§ **Task prompt**
Send each entry back exactly as given, pictures excluded.

━━━ Extracted data ━━━

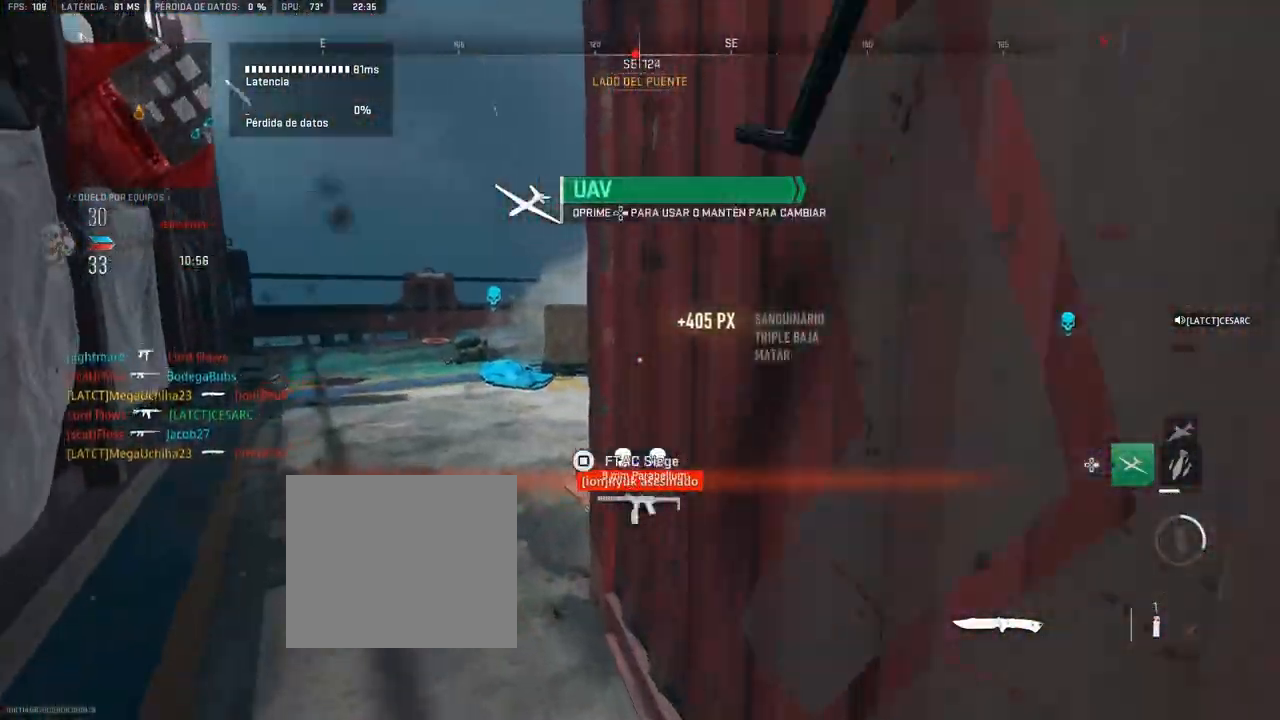
Gameplay with a controller (PlayStation layout); each line is a JSON object with the inputs held at the frame after it (dt_ms = milliseconds from this image to that frame). "button_events" lists button changes between this image and that frame as [ms after this image, input, new state], when the widget could be followed in between (sticks are given only as held states).
{"dt_ms": 500, "buttons": [], "left_stick": "up", "right_stick": "right", "button_events": []}
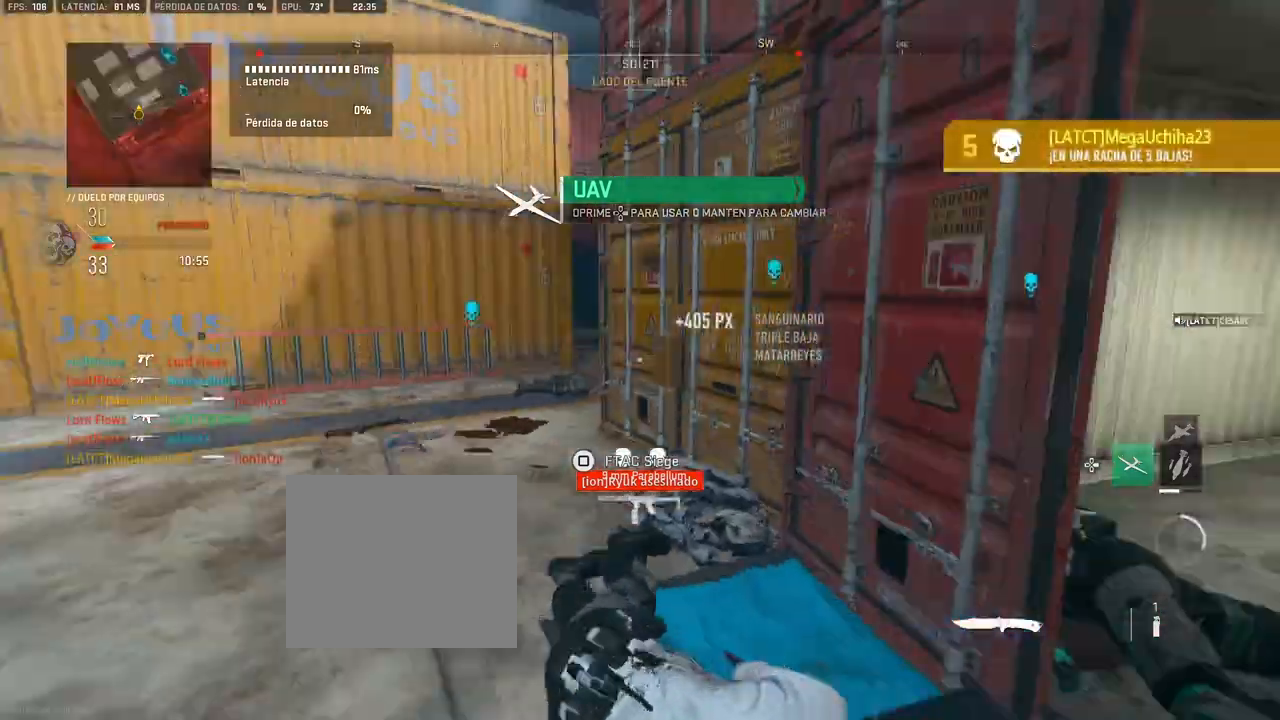
{"dt_ms": 500, "buttons": [], "left_stick": "up", "right_stick": "center", "button_events": []}
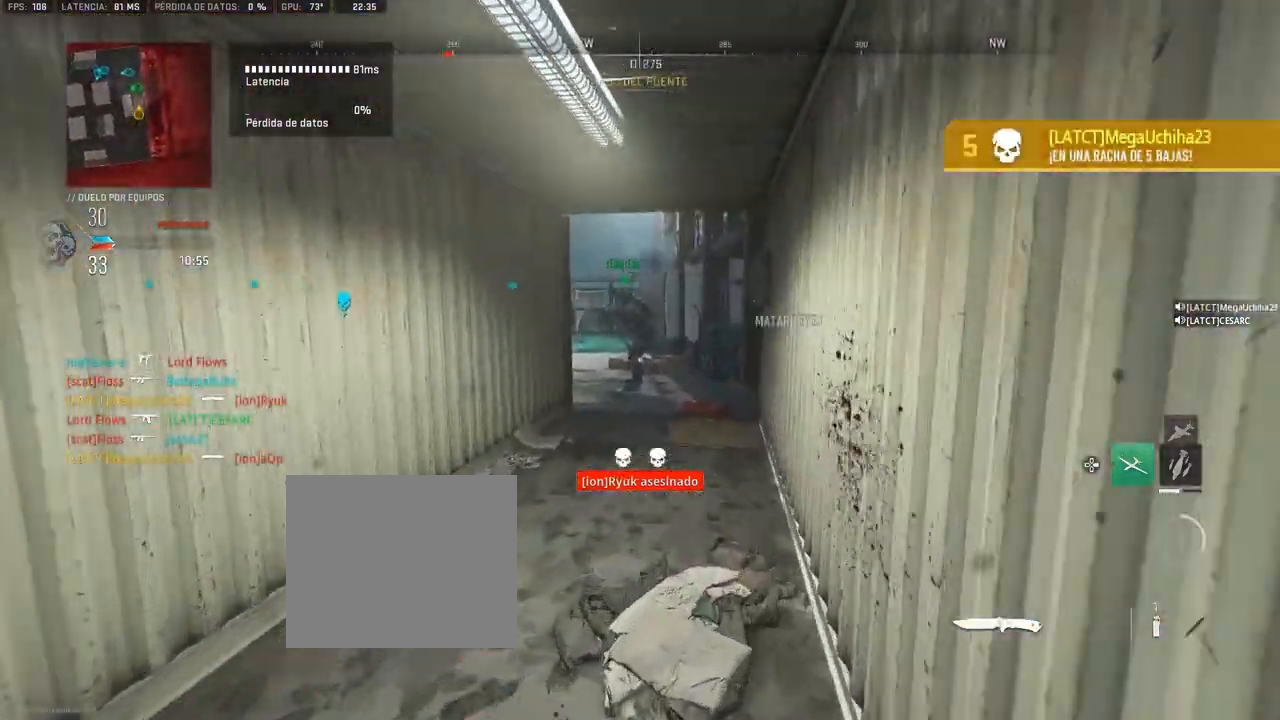
{"dt_ms": 500, "buttons": [], "left_stick": "up", "right_stick": "left", "button_events": []}
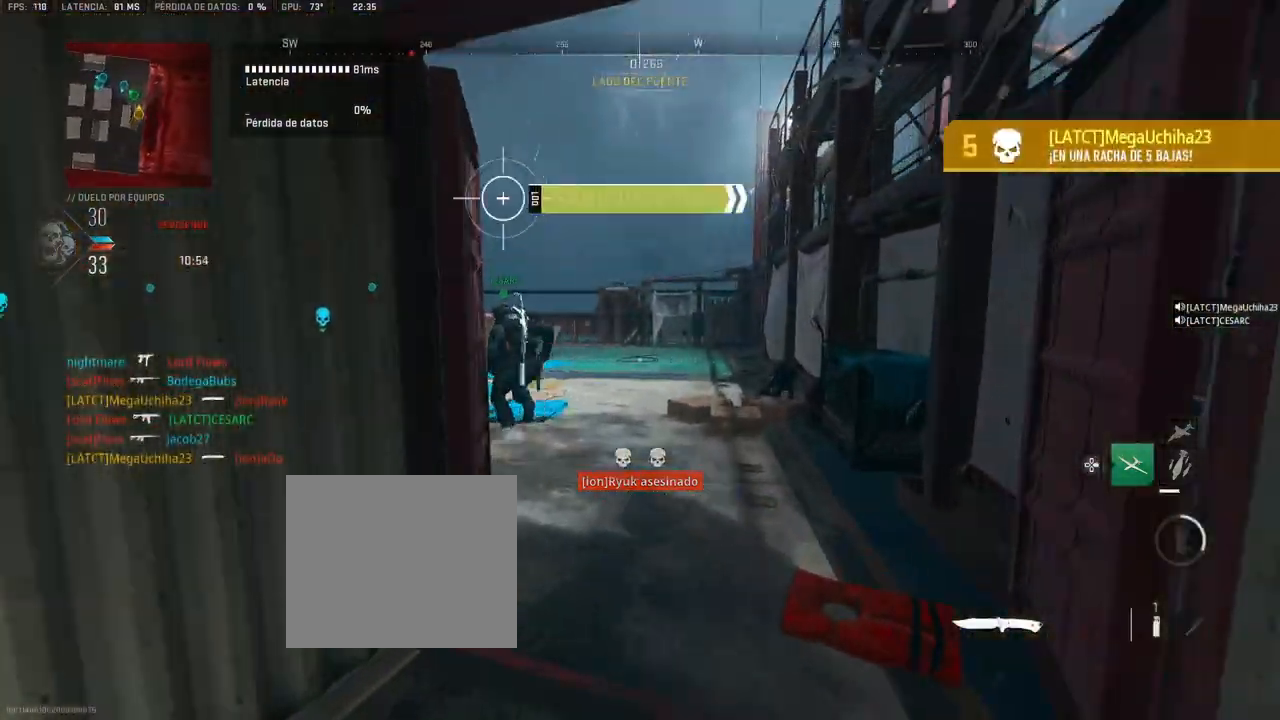
{"dt_ms": 500, "buttons": ["DPAD_RIGHT"], "left_stick": "up", "right_stick": "left", "button_events": [[383, "DPAD_RIGHT", "down"]]}
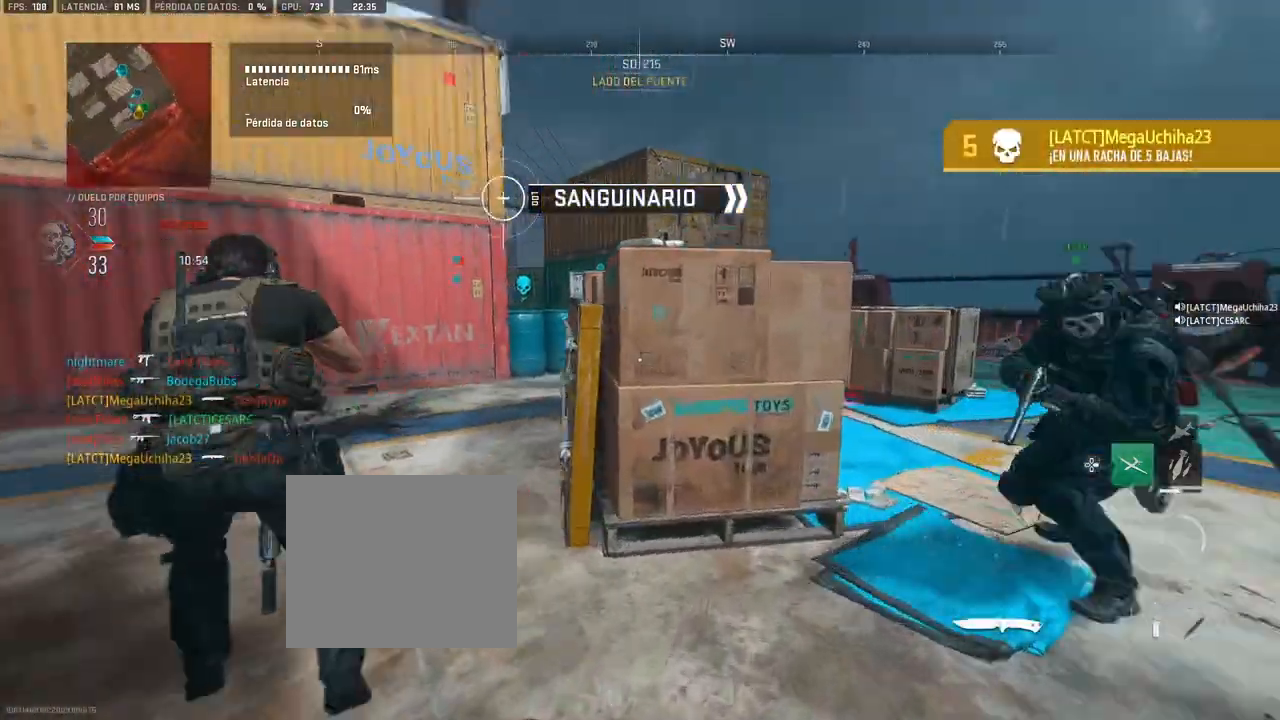
{"dt_ms": 500, "buttons": [], "left_stick": "up-left", "right_stick": "left", "button_events": [[17, "DPAD_RIGHT", "up"], [217, "R3", "down"], [317, "R3", "up"]]}
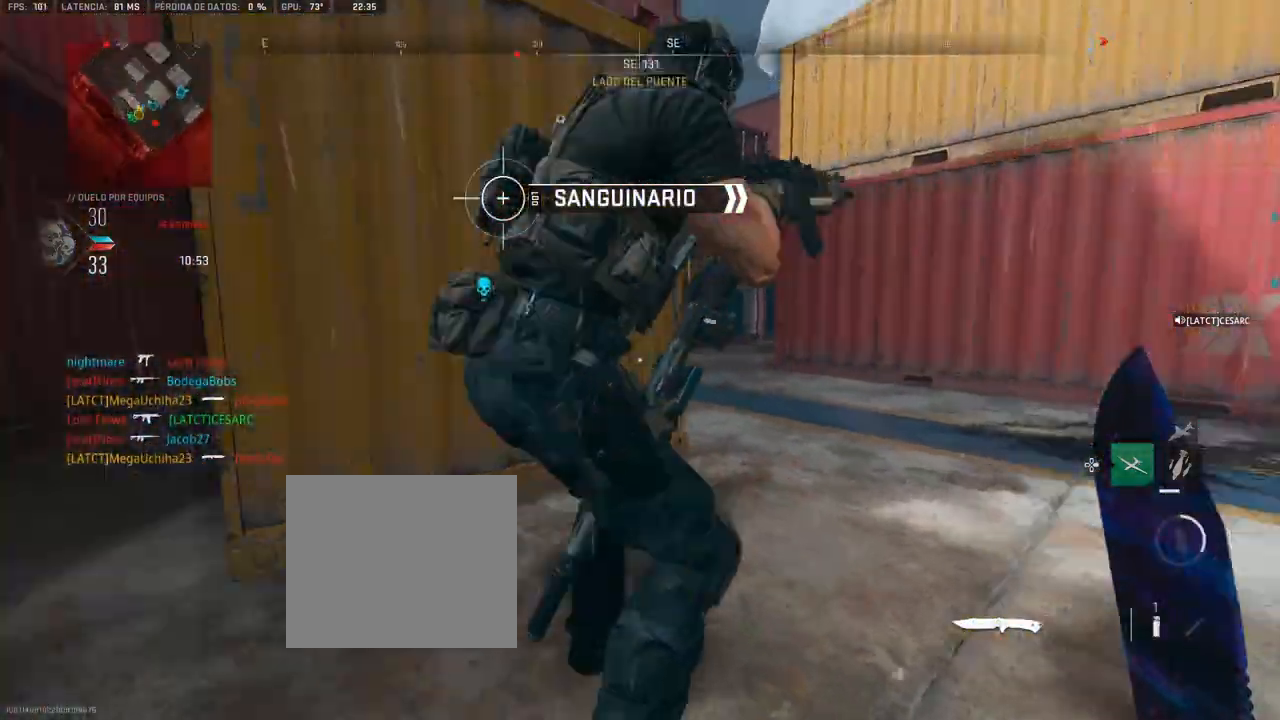
{"dt_ms": 1000, "buttons": ["R3"], "left_stick": "center", "right_stick": "center"}
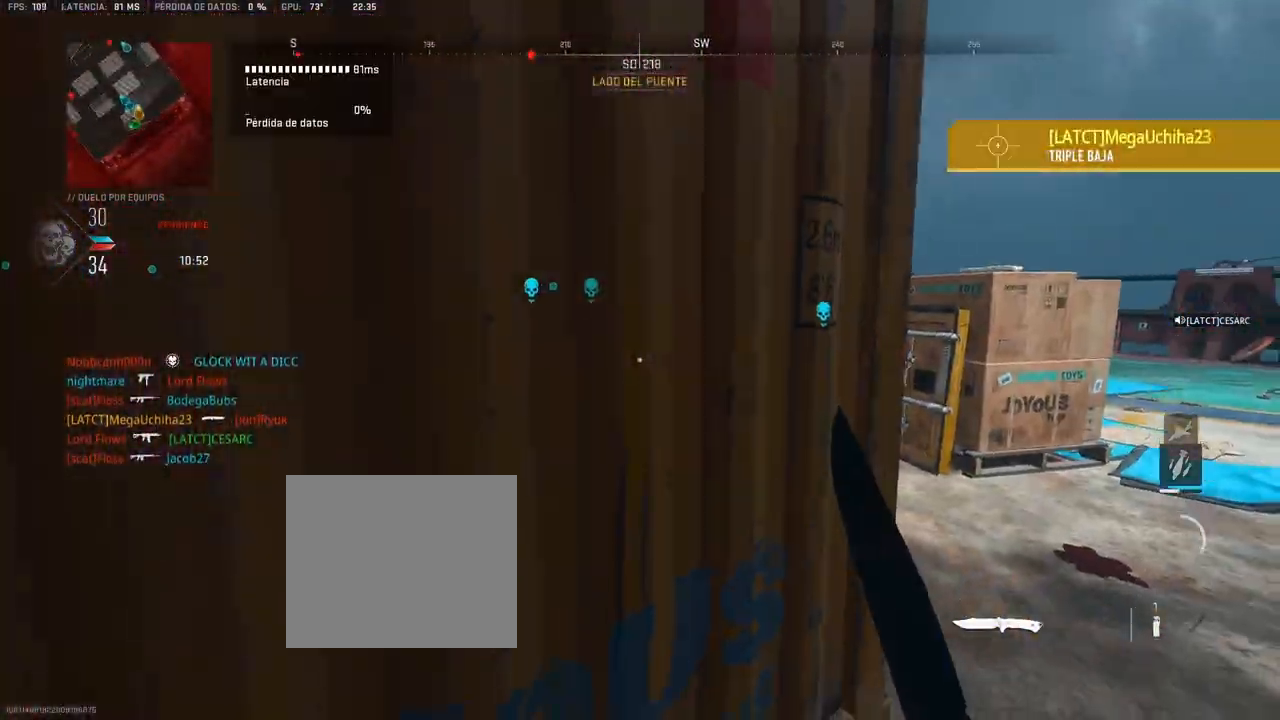
{"dt_ms": 500, "buttons": [], "left_stick": "center", "right_stick": "center", "button_events": [[67, "R3", "up"]]}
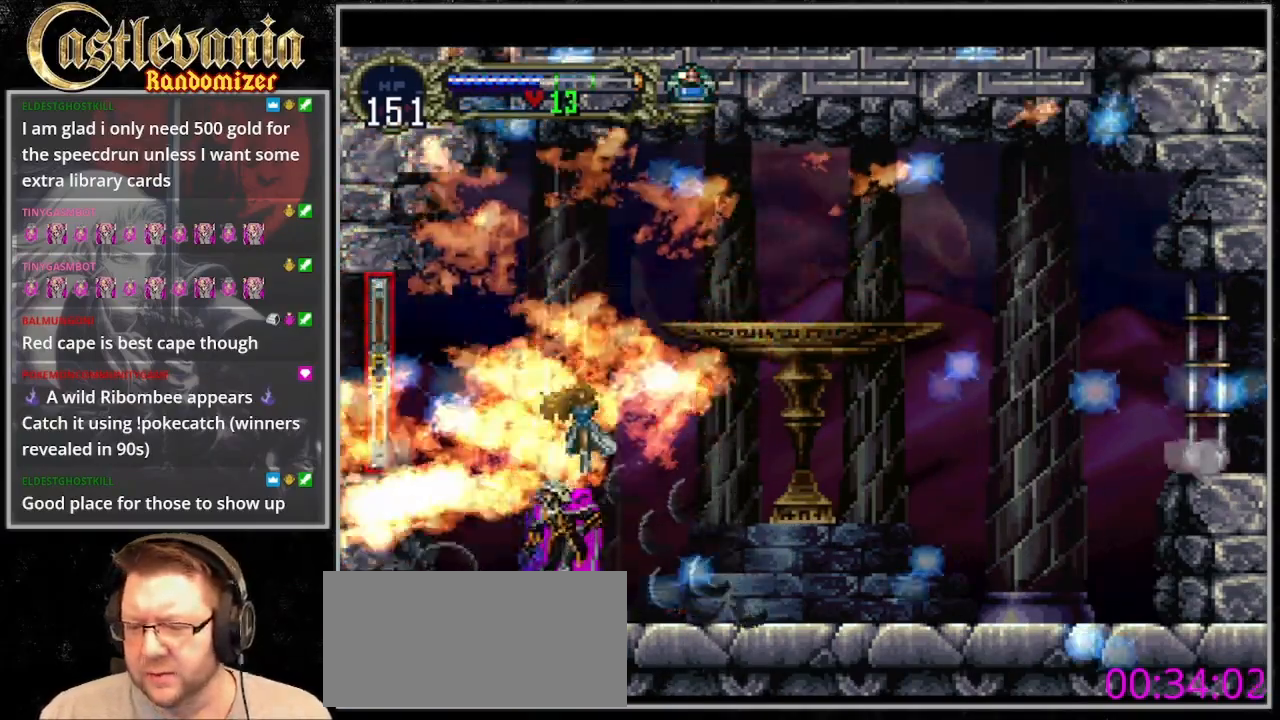
Gameplay with a controller (PlayStation layout); each line is a JSON object with the inputs held at the frame after it. "events" lists button and stick changes between this image and that frame as [ms after this image, input, new state], when the widget could be followed in between. Not read: L3 R3.
{"buttons": ["CROSS", "DPAD_LEFT"], "events": [[100, "DPAD_RIGHT", "down"], [200, "DPAD_RIGHT", "up"], [433, "CROSS", "down"], [500, "DPAD_LEFT", "down"]]}
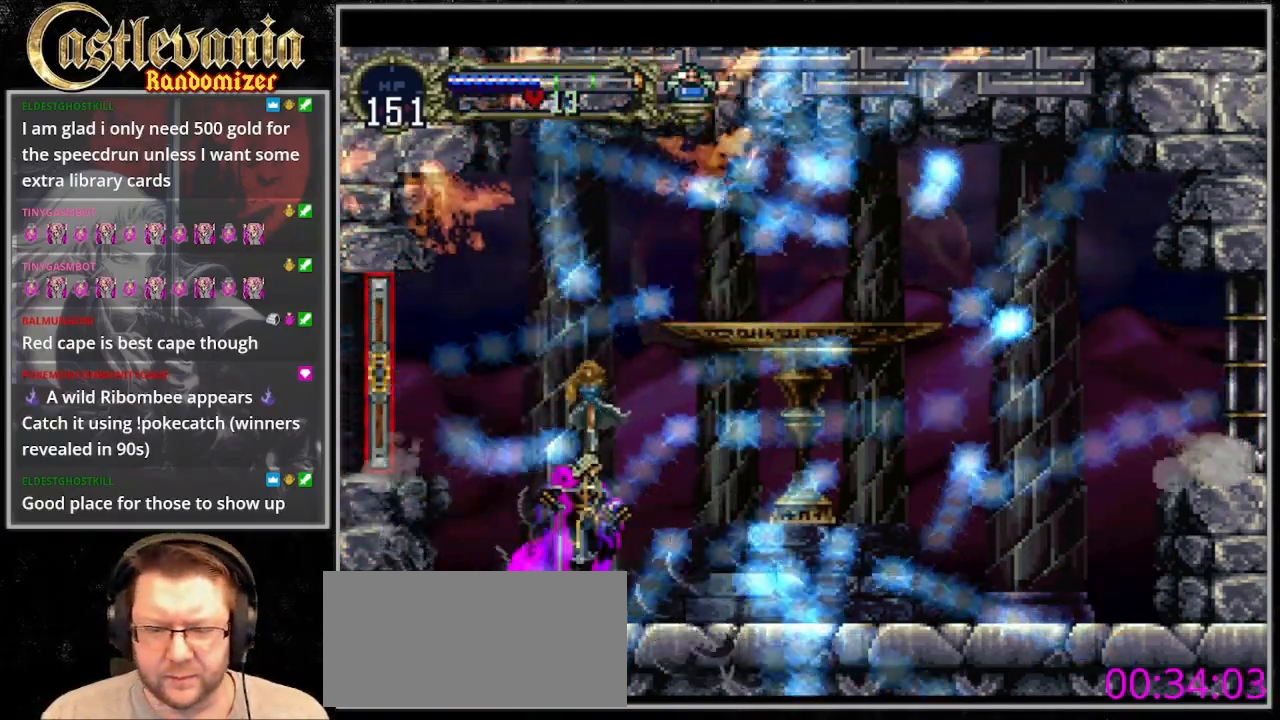
{"buttons": ["DPAD_LEFT"], "events": [[400, "CROSS", "up"]]}
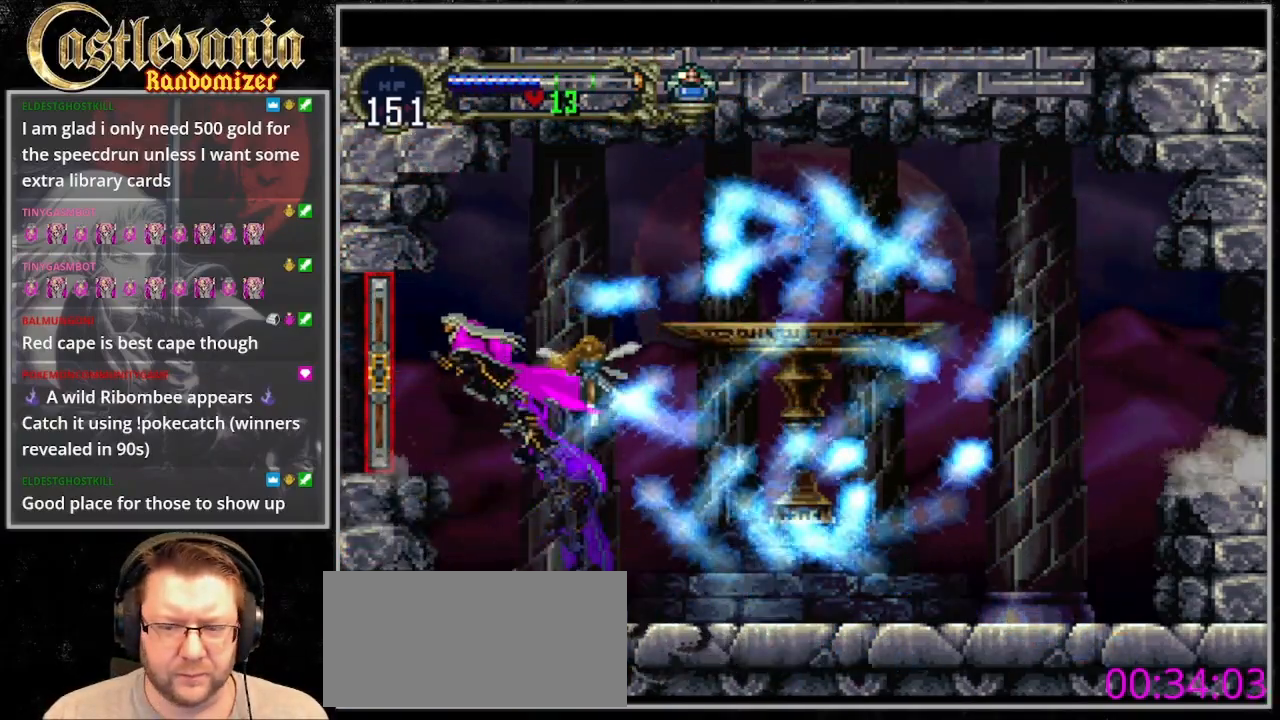
{"buttons": ["DPAD_LEFT"], "events": []}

━━━

§ **Exercise solution**
Gameplay with a controller (PlayStation layout); each line is a JSON object with the inputs held at the frame after it (dt_ms = milliseconds from this image to that frame). "button_events" lists button changes between this image and that frame as [ms after this image, input, new state], when the widget could be followed in between (sticks are given only as held states).
{"dt_ms": 500, "buttons": [], "left_stick": "up", "right_stick": "right", "button_events": []}
{"dt_ms": 500, "buttons": [], "left_stick": "up", "right_stick": "center", "button_events": []}
{"dt_ms": 500, "buttons": [], "left_stick": "up", "right_stick": "left", "button_events": []}
{"dt_ms": 500, "buttons": ["DPAD_RIGHT"], "left_stick": "up", "right_stick": "left", "button_events": [[383, "DPAD_RIGHT", "down"]]}
{"dt_ms": 500, "buttons": [], "left_stick": "up-left", "right_stick": "left", "button_events": [[17, "DPAD_RIGHT", "up"], [217, "R3", "down"], [317, "R3", "up"]]}
{"dt_ms": 1000, "buttons": ["R3"], "left_stick": "center", "right_stick": "center"}
{"dt_ms": 500, "buttons": [], "left_stick": "center", "right_stick": "center", "button_events": [[67, "R3", "up"]]}
Gameplay with a controller (PlayStation layout); each line is a JSON object with the inputs held at the frame after it. "events" lists button and stick changes between this image and that frame as [ms after this image, input, new state], when the widget could be followed in between. Not read: L3 R3.
{"buttons": ["CROSS", "DPAD_LEFT"], "events": [[100, "DPAD_RIGHT", "down"], [200, "DPAD_RIGHT", "up"], [433, "CROSS", "down"], [500, "DPAD_LEFT", "down"]]}
{"buttons": ["DPAD_LEFT"], "events": [[400, "CROSS", "up"]]}
{"buttons": ["DPAD_LEFT"], "events": []}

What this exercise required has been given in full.